Selected excerpt =
------------------------------------------------------------

2016 Olympics… Christ the Redeemer… Sugarloaf Mountain… the beaches of Copacabana and Ipanema… Rio de Janeiro is the illustrious Brazilian city that probably needs little by way of an introduction!
But here are a few facts just to set the scene…
- Rio is Brazil’s second largest city (after Sao Paulo)
- The capital city of Brazil is Brazilia and not Rio… (although it was Rio until 1960)
- Rio is named after a river that doesn’t exist! (Rio de Janeiro means ‘River of January’ i.e. the month it was discovered by the Portuguese in 1502 who mistakenly thought the Guanabara Bay was a river mouth)
- Rio hosted the worlds biggest football match (1950 world cup final)
- Rio hosted the world’s largest concert (Rod Stewart in 1994)
The first thing we noticed when we arrived was the dramatic scenery. As we walked a couple of blocks towards Copacabana Beach we took in the stunning backdrop of the large dark emerald dome-shaped mountains which surround the city.
The weather was warm, humid and the dark and stormy clouds just added to the drama… Copacabana beach was more dramatic than we had ever imagined and almost perfect with fine golden sand shelving gently into the ocean.
Copacabana Beach has a reputation as a haven for the beautiful people elegantly sipping cocktails or strutting along the beach in their skimpy shorts or gliding around in their minuscule bikinis. For the short time we were there we thought it was just like any normal beach with a range of the beautiful and the less-beautiful…
We walked a little way along the beach but its natural beauty and proximity immediately on the doorstep of a city of over 6 million people certainly attracts the crowds… and in addition millions of tourists each year…
After ducking out of the way of footballs, frisbees, fishing rods and yep, more selfie sticks we made our way up to the promenade area and spotted the towering Rio Othon Palace hotel right in centre of the beach front and complete with a sky bar. Fab! Finding a sky bar is always an excellent way of getting a great city view for free… or at least for the cost of a drink…
After two months of fairly intense South American activity, many miles travelled and several cities visited we are eager to spend the last few days of our 2016 mega-trip on a tropical island. This will be our first and only tropical island of South America. So we decided to book just two nights in Rio giving us one full day to explore the highlights of the city.
We thought about using taxi’s to get around but, starting to wind down and getting a bit lazy we booked a tour through the hotel.

------------------------------------------------------------

Actions to take =
- 1) From the Rio de Janeiro travel account, list the things the writers ducked out of the way of on Copacabana Beach.
- 2) Please carry the Rio de Janeiro travel account forward from its final sentence, keeping the same first-person voice.

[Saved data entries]
------------------------------------------------------------

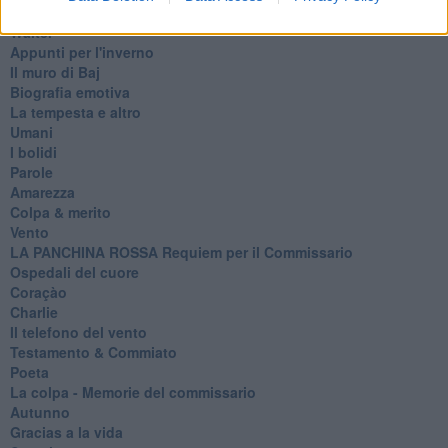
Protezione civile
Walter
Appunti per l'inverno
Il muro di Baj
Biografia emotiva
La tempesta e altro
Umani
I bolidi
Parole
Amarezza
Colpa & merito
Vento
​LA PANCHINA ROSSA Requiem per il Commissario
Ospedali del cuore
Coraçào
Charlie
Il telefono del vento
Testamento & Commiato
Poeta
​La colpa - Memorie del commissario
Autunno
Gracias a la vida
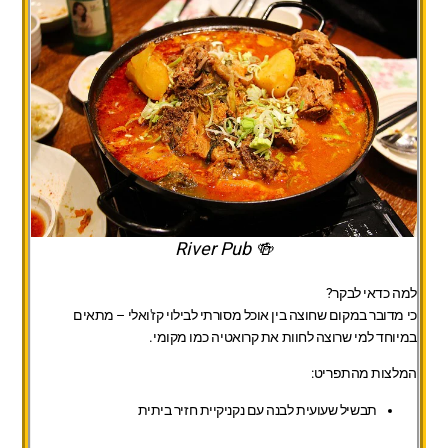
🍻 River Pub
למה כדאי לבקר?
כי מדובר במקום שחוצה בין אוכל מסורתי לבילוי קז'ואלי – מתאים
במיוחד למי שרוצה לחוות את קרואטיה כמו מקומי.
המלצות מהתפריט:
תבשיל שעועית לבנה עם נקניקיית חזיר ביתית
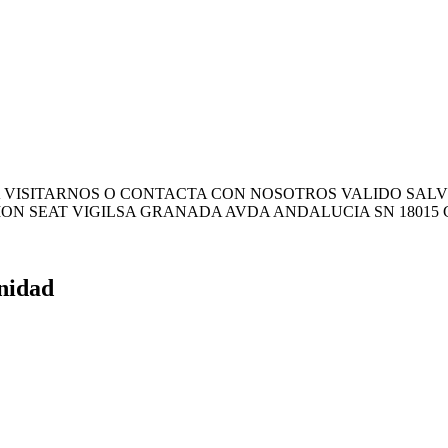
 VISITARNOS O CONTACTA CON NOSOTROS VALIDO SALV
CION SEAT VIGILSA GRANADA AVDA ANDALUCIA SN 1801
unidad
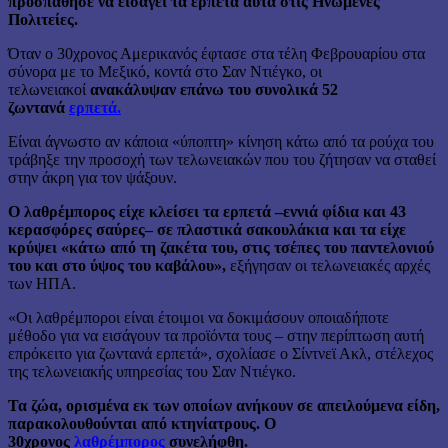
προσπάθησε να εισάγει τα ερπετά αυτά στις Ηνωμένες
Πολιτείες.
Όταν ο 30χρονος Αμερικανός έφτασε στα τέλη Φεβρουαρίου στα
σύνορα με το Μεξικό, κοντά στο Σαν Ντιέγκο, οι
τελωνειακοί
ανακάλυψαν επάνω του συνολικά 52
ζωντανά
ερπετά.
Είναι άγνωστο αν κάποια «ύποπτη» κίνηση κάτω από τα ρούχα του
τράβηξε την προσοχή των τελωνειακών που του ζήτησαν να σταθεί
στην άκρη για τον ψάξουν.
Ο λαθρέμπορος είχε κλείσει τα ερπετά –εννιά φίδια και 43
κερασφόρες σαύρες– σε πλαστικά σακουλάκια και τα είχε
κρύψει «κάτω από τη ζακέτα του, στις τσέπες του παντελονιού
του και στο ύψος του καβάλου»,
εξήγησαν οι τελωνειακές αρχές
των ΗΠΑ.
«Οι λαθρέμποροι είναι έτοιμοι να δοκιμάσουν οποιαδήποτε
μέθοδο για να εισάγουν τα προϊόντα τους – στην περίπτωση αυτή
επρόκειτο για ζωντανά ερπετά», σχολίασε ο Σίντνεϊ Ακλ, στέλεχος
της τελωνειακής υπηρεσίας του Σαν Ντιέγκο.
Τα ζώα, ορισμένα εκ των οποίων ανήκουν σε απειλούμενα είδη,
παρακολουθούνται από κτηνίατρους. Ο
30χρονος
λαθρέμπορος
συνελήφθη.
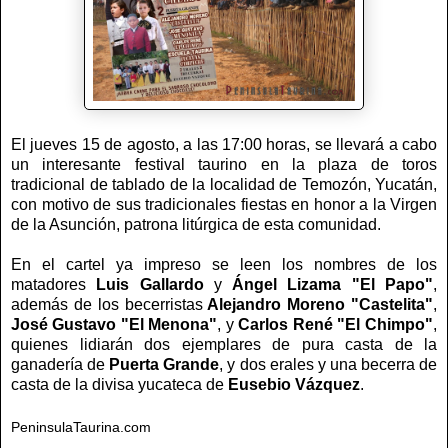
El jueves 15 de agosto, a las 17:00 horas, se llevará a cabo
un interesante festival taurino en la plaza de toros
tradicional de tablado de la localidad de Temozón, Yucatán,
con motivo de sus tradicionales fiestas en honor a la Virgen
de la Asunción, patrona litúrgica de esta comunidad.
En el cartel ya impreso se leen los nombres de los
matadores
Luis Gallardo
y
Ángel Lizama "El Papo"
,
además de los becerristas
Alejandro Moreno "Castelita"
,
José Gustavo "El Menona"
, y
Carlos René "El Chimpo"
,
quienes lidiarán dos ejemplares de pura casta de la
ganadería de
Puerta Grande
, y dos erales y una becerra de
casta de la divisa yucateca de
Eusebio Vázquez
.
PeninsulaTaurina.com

------------------------------------------------------------

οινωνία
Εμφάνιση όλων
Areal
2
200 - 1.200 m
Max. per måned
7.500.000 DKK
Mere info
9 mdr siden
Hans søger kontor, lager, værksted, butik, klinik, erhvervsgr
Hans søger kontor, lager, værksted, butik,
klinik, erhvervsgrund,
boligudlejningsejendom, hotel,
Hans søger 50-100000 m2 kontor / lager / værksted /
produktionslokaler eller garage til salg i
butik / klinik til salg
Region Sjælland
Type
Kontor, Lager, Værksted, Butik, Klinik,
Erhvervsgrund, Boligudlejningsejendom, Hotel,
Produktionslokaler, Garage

------------------------------------------------------------

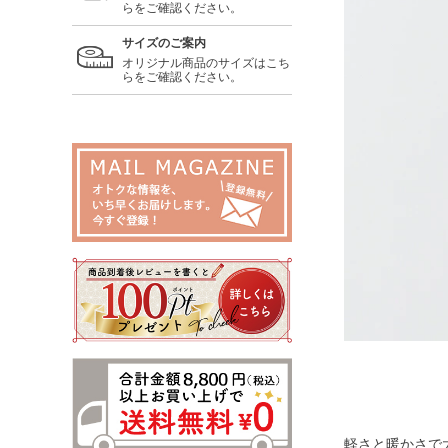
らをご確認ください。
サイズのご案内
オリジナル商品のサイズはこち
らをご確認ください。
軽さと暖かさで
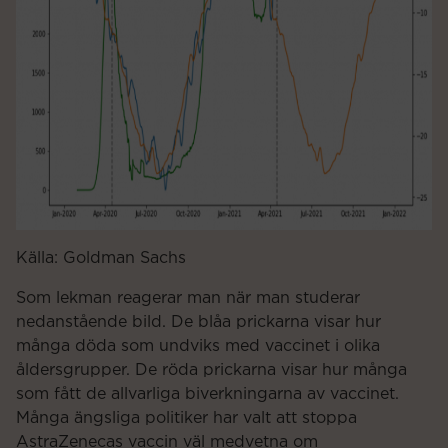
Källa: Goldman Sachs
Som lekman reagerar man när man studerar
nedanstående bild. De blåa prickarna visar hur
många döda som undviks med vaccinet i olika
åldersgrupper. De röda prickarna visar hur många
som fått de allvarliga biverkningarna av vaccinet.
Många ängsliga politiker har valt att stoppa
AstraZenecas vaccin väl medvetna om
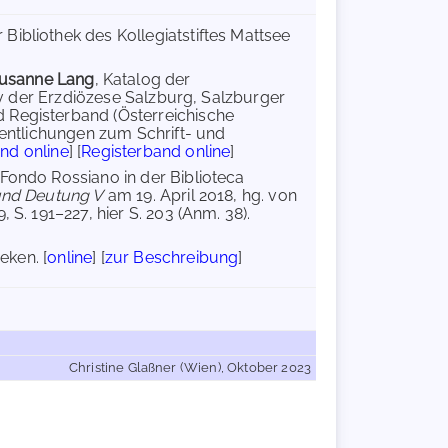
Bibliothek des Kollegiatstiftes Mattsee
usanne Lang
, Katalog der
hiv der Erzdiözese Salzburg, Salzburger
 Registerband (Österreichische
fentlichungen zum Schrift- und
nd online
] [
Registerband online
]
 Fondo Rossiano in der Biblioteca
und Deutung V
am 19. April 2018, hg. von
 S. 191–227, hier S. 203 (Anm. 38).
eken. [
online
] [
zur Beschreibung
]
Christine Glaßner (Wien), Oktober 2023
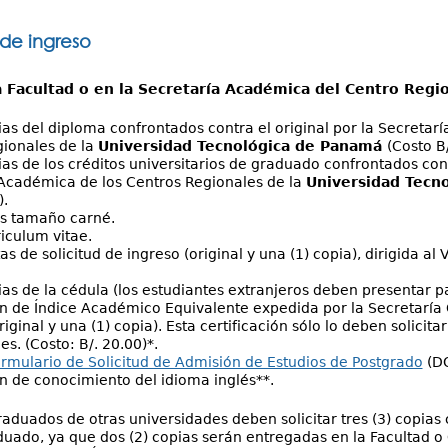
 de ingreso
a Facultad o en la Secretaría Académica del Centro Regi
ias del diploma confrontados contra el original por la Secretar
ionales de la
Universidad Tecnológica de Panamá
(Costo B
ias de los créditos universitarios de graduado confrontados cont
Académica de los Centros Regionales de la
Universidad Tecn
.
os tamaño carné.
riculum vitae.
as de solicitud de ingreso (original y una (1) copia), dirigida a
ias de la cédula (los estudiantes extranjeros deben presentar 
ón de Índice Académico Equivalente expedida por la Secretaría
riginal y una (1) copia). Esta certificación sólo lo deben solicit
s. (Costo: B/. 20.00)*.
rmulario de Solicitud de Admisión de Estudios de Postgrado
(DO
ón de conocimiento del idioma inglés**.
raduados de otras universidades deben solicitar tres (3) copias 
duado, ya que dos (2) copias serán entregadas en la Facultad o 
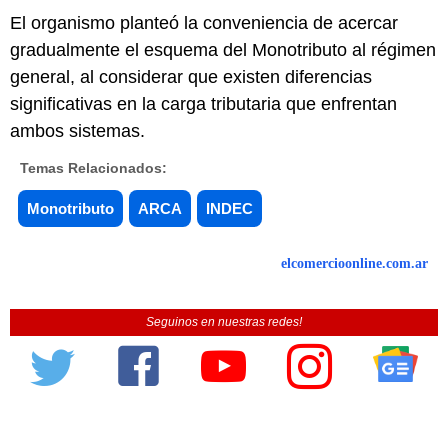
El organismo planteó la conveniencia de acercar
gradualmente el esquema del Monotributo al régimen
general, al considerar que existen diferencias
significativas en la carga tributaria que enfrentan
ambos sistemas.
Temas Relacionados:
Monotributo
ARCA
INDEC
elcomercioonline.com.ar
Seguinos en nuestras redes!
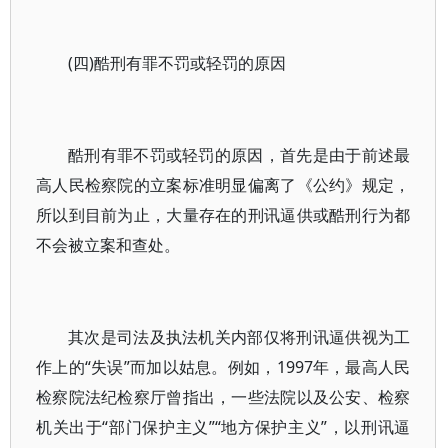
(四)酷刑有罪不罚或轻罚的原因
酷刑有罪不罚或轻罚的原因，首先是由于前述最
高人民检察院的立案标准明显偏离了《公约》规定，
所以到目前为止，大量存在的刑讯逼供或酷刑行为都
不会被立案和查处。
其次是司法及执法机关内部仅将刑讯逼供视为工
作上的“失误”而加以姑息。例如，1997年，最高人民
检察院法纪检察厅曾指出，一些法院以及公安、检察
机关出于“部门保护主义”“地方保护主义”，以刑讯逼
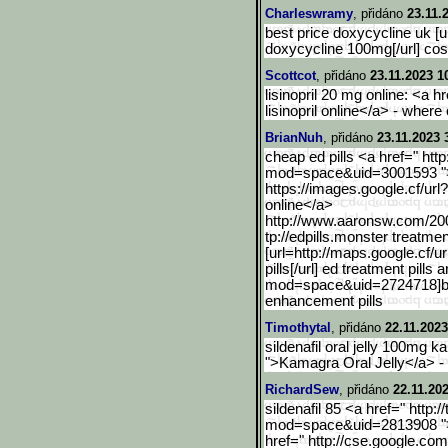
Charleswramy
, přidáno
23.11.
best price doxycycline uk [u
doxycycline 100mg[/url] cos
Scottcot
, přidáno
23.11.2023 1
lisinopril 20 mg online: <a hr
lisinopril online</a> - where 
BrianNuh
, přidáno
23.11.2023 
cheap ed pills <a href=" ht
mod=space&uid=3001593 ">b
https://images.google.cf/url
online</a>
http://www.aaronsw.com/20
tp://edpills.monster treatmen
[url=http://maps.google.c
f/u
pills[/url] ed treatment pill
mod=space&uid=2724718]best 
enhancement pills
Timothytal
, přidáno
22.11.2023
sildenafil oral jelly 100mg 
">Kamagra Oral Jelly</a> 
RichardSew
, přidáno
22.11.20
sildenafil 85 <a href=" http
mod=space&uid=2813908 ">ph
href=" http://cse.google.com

------------------------------------------------------------

Expected results =
- 1) footballs, frisbees, fishing rods, selfie sticks

- 2)
These are the results of our ‘Rio in a day’ tour and most of the information in this post was given to us by the tour guide…
Christ the Redeemer
This is the art deco statue of Jesus Christ and is located at the top of the Corcovado mountain. The statue is 30 meters high and was created by a French sculptor called Paul Landowski. This is one of the Seven Wonders of the New World!
The top of the Corcovado mountain is 700 meters above sea level and is often ‘in the clouds’ as it was when we visited! The mist was moving quickly and while not brilliant we did catch glimpses of the city of Rio below in between the gaps in the mist!
The guide explained that the original trees of the Tijuca Forest as situated on the Corcovado were stripped by the early Portuguese settlers and crops such including coffee were planted instead. The crops were not successful and many varieties of tree from around the world were replanted by slaves. The Forest is now a lush green area containing a mix of all kinds of different trees…
The sun was appearing as we drove down the Corcovado mountain and we were driven to one of the best viewing points of Rio (above).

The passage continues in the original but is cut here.